A farm-born-and-raised Missourian and part-time rancher whose sturdy work ethic is still visible in everything he does, Van Dyke is as likely these days to appear onstage at county or regional fairs as in an uptown theatre or casino. While that may seem a contradiction, it’s entirely consistent with his upbringing around livestock, which lies at the roots of his 1956 breakthrough hit, “Auctioneer.” Like a crop that somehow planted itself, the song sprung up unbidden during Van Dyke’s stint serving in the U.S Army counterintelligence corps in Korea (where, memorably, he was asked to perform a short opening set for fellow soldiers at a USO show featuring Marilyn Monroe). Astonishingly, his first million-selling single was the only song he has ever written, and one he insists was “given” to him in a manner he still regards as mysterious. The song tells the story of his cousin, auctioneer Ray Sims, with one bit of artistic license: “The only thing in it that isn’t true,” he explains, “is the word ‘Arkansas,’ because you can’t rhyme anything with Missouri.”
In the same way that Van Dyke helped country music overcome a negative stereotype, his “Auctioneer” ultimately heightened respect for the auctioneering profession, one that was formerly regarded as “a subhuman category,” he says, laughing. Van Dyke, a licensed, practicing auctioneer himself who is widely known and acclaimed in that industry, was inducted into the National Auctioneers Association Hall of Fame in 1996. He’s been known to turn up in livestock barns to auction off four-legged champions at the fairs where he’s been scheduled to perform. He relates an occasion in Indiana when he got carried away and “sold 85 head of hogs, just ahead of a show. That’s not a good idea,” he says, “because my voice was about shot by the time I got ready to do the show. But I got through it.”

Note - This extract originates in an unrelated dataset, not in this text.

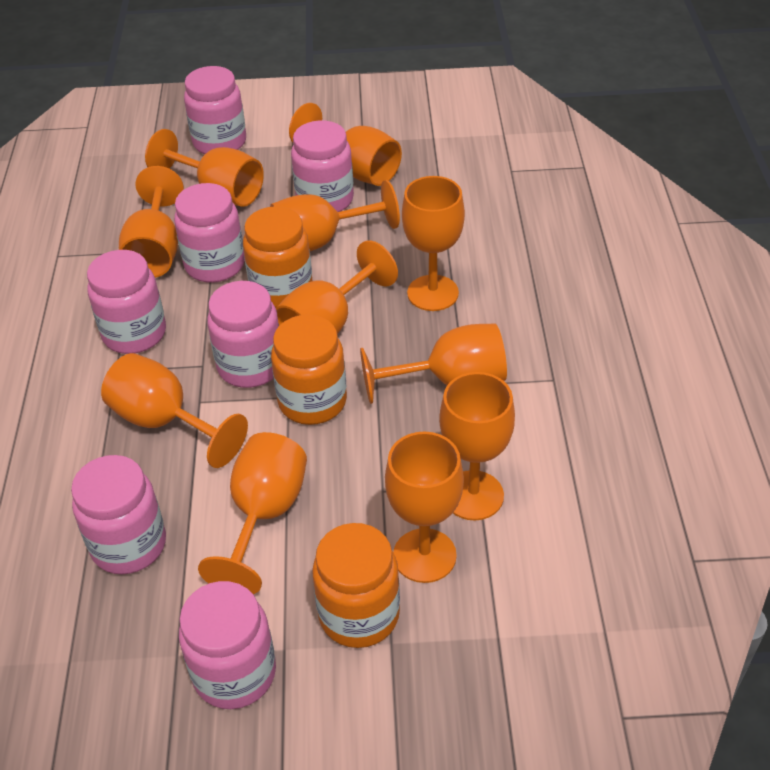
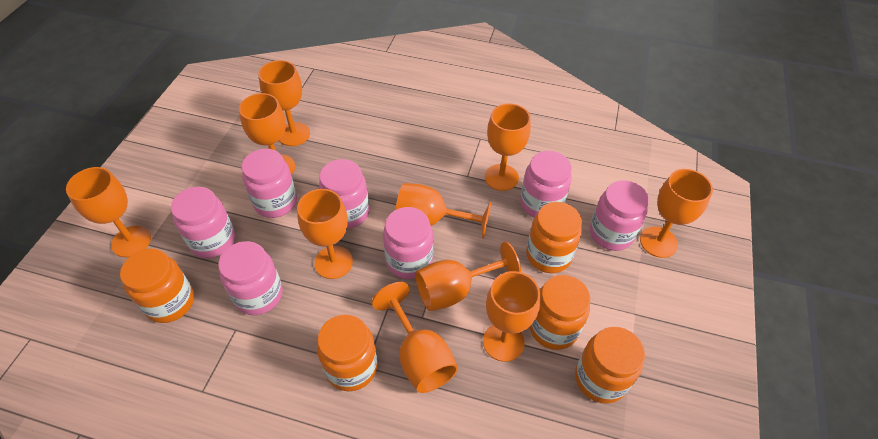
orange goblet: 11 -> 10
orange jar: 3 -> 5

Now 85 and entering his 59th year in show business, Van Dyke admits he’s been late for a few shows over the years, owing to weather conditions and circumstances beyond his control, but he’s never actually missed a show. “I’ve rented cars, leased buses, chartered planes, and even walked into a dealership and bought a new Suburban in order to get where I’m going.” Combine that commitment to professionalism with the fact that he’s never tasted liquor or beer, and you have a country entertainer who resides at the opposite end of the spectrum from the legendarily unpredictable George Jones: the anti-Possum, if you will.
He’s currently busy hosting and performing on a package show called the Country Gold Tour, booked and managed by his wife of 35 years, Gladys. Their son, Ben, is the lead guitarist in his dad’s band, completing the close-knit unit Van Dyke calls “The Three Musketeers.” A seamless show boasting top classic-country talent and no downtime between acts, it continues in the tradition of the slickly produced Las Vegas shows envisioned long ago by Van Dyke—who, when he’s not busy raising the bid, is still busy trying to raise the bar.